Rows from a layout dataset

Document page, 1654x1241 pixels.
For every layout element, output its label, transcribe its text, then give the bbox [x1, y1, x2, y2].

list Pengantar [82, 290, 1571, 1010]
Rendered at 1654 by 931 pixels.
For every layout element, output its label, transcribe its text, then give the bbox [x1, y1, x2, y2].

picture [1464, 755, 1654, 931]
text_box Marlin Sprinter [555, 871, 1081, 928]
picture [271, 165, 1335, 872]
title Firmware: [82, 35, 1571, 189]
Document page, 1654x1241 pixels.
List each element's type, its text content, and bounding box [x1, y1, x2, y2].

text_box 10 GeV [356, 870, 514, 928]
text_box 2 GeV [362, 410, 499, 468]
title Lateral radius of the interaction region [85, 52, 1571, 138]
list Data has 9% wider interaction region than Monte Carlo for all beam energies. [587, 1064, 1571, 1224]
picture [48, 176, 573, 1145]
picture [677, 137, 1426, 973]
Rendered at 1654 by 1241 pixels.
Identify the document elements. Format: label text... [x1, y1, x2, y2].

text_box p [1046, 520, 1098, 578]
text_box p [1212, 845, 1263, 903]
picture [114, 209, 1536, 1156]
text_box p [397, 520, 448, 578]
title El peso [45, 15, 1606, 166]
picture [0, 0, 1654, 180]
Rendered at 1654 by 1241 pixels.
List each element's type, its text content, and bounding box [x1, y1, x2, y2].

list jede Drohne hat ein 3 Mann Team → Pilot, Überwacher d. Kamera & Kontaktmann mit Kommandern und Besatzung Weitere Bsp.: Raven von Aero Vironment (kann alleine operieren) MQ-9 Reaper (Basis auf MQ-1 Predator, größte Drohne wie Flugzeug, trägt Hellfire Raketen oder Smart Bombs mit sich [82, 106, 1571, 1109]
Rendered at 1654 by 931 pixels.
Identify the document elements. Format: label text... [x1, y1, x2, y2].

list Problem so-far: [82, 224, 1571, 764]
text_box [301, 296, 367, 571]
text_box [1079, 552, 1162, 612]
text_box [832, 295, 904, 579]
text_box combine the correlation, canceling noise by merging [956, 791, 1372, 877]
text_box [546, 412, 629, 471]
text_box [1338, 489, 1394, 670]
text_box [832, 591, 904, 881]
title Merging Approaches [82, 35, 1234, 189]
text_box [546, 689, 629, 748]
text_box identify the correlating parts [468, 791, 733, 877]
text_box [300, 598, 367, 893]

▸ The request
Echo the lines of the items word for word, beginning at the very first line and continuing through the line containing "title Firmware: [82, 35, 1571, 189]".

▸ Solution to this problem
Document page, 1654x1241 pixels.
For every layout element, output its label, transcribe its text, then give the bbox [x1, y1, x2, y2].

list Pengantar [82, 290, 1571, 1010]
Rendered at 1654 by 931 pixels.
For every layout element, output its label, transcribe its text, then give the bbox [x1, y1, x2, y2].

picture [1464, 755, 1654, 931]
text_box Marlin Sprinter [555, 871, 1081, 928]
picture [271, 165, 1335, 872]
title Firmware: [82, 35, 1571, 189]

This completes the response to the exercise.